Entreprises allemandes en Tunisie Inflation, change et énergie les 3 chagrins de L’AHK
Si les entreprises allemandes installées chez nous continuent de croire en la Tunisie, chiffres à l’appui, elles viennent d’avertir par le truchement du dernier baromètre de la Chambre tuniso-allemande de l’industrie et du commerce (AHK) de l’urgence de trouver une solution à l’inflation du dinar tunisien, au taux de change et à la hausse des prix de l’énergie et des matières premières.
L’AHK a rarement mesuré des résultats aussi positifs ; seuls en 2007 et en 2010 des chiffres similaires ont été réalisés’’, atteste Jörn Bousselmi, DG de la Chambre tuniso-allemande de l’industrie et du commerce (AHK).
Le propos est clair : les entreprises allemandes continuent de croire en la Tunisie et la dernière édition du baromètre sur la situation et les perspectives des entreprises allemandes en Tunisie le dit sans ambages. Un baromètre issu d’une approche équilibrée qui cherche essentiellement à trouver les réponses aux questions sur le climat d'affaires, les investissements et la main-d'oeuvre et qui intègre, pour la première fois, les entreprises tunisiennes membres aux côtés des entreprises allemandes.

Extraits de données:
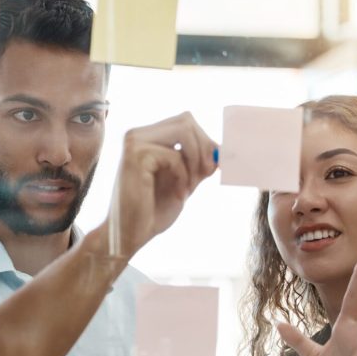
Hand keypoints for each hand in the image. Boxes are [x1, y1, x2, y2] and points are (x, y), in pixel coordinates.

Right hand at [106, 112, 216, 257]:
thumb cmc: (153, 211)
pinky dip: (183, 177)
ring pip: (183, 131)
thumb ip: (200, 163)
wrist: (131, 235)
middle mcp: (137, 134)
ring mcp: (134, 143)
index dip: (205, 142)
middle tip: (207, 174)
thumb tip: (225, 148)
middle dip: (203, 148)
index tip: (213, 168)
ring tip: (190, 187)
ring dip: (195, 160)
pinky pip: (175, 156)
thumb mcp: (184, 181)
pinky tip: (179, 196)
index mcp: (146, 137)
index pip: (186, 121)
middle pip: (186, 120)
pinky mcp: (135, 156)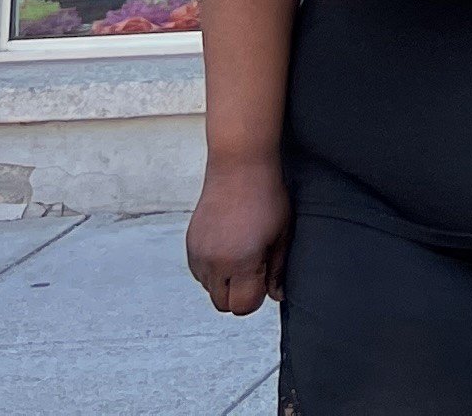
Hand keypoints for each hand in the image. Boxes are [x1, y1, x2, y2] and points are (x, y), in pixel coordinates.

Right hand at [183, 157, 289, 315]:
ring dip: (223, 281)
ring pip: (209, 288)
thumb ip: (277, 269)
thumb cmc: (266, 195)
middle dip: (238, 294)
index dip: (255, 298)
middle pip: (223, 303)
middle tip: (253, 269)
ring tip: (240, 254)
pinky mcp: (189, 244)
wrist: (239, 165)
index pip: (242, 306)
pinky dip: (211, 269)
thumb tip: (276, 295)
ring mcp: (198, 254)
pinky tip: (227, 248)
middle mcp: (215, 262)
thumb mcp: (282, 233)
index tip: (263, 280)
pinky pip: (198, 272)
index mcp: (241, 262)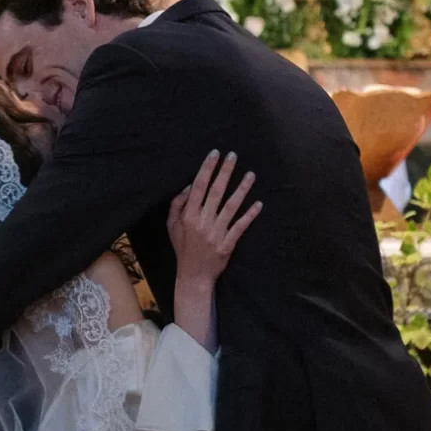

Liste des exercices:
1/ Imprimez le passage du texte d'étude qui commence par « Entreprises allemandes en Tunisie Inflation, change » et se poursuit jusqu'à « du commerce (AHK). ».
2/ D'après le texte d'étude, en quelles années l'AHK avait-elle déjà enregistré des chiffres comparables ?

Corrigé des exercices:
1/
Entreprises allemandes en Tunisie Inflation, change et énergie les 3 chagrins de L’AHK
Si les entreprises allemandes installées chez nous continuent de croire en la Tunisie, chiffres à l’appui, elles viennent d’avertir par le truchement du dernier baromètre de la Chambre tuniso-allemande de l’industrie et du commerce (AHK) de l’urgence de trouver une solution à l’inflation du dinar tunisien, au taux de change et à la hausse des prix de l’énergie et des matières premières.
L’AHK a rarement mesuré des résultats aussi positifs ; seuls en 2007 et en 2010 des chiffres similaires ont été réalisés’’, atteste Jörn Bousselmi, DG de la Chambre tuniso-allemande de l’industrie et du commerce (AHK).

2/ En 2007 et en 2010.